Imagine accessing your iPod Touch or iPhone to check your email and finding not dozens, not hundreds, but thousands of email folders—none of them yours.

Several questions race through your mind: Whose are they? How did they get here? Why are there so many? Why are they all empty? Why can’t I get rid of them?

Here’s what’s going on. If you use MAPI to access a Microsoft Exchange server over WiFi, then your iPod Touch or iPhone can access any available public Exchange folders within range, with or without your permission. (Not to mention anyone else’s permission.) Simply walk within range and in moments you will be connected. Once connected, your device will download more than just your Exchange email. It will download every public Exchange folder it can see on the network. The folders (but not the contents) will be appended to your device’s existing public folder tree. Should you select a folder, the contents will be downloaded as well.

If you are within range of as many WiFi networks as I am every day, you will soon find yourself in possession of thousands of public folders that do not belong to you. Worse, you will have no way—no simple way, anyway—of removing them from your iPod or iPhone.

For digital thieves, the iPod and iPhone are portable gold mines. Unsecured wireless networks provide hack-free access to public Exchange folders. Employees who use public Exchange folders to share information within their companies inadvertently expose themselves and their companies to privacy violations or worse.

And this brings us to something business people tend to forget: Security is 20% technology and 80% policy. Let me put it another way: Security is 20% having the right stuff and 80% doing the right thing. The best security technology in the world cannot compensate for poor policy and enforcement. Clearly, companies should not use public Exchange folders to share information on unsecured WiFi networks. Better yet, they should simply secure their wireless networks in a world where ordinary citizens have transparent, effortless wireless network access.

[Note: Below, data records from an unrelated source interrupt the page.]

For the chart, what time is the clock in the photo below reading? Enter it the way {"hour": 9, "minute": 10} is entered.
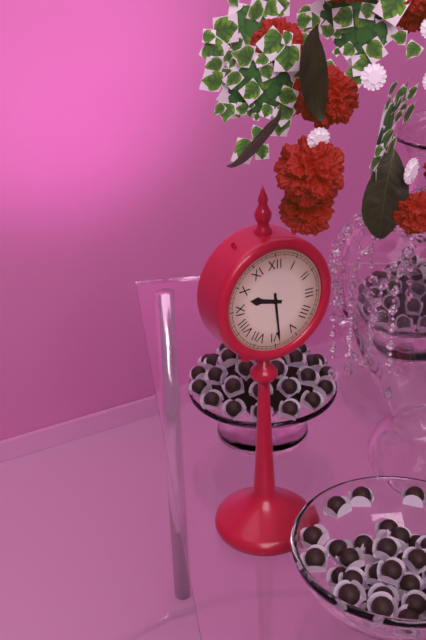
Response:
{"hour": 9, "minute": 29}
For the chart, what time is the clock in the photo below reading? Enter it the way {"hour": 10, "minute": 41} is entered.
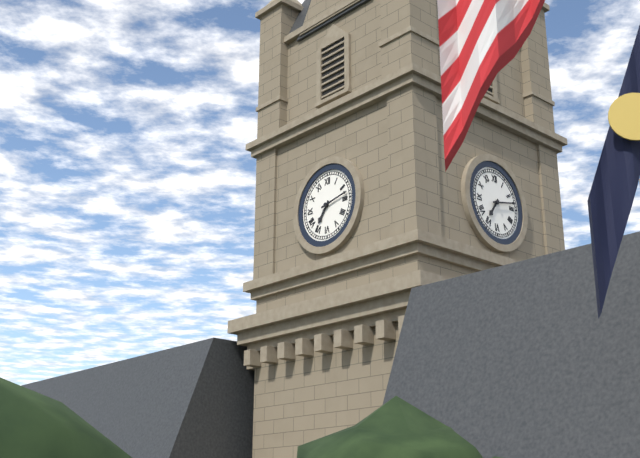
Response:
{"hour": 7, "minute": 13}
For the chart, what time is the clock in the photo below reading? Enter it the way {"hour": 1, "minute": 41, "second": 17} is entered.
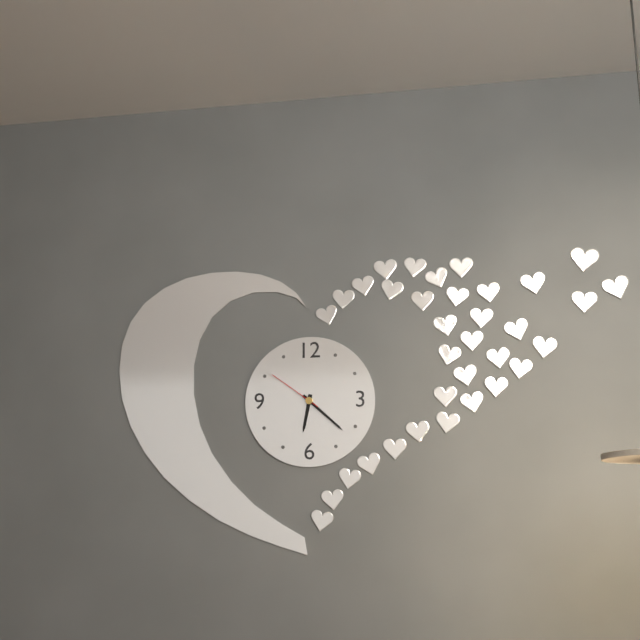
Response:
{"hour": 6, "minute": 22, "second": 51}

If you own an iPod Touch or iPhone and if you access your company’s Exchange server using MAPI, be aware that you may already have scooped up a pile of public Exchange folders and data that do not belong to you. I figure that during an average 30-minute drive from my office to any destination, I come within range of at least 200 unsecure WiFi networks. In perhaps 10% of those cases, I am within range long enough for my iPod to pick up unwanted email. My policy now? I shut the iPod off while I’m driving.

And my technology? I have not yet “unlocked” my iPod to determine if accessing the underlying OS would enable me to delete the folders. Unlocking the device raises a new set of issues related to future upgrades and damage due to modifications not covered by warranty. I sure hope Apple closes this security loophole in its official release of 2.0 in June.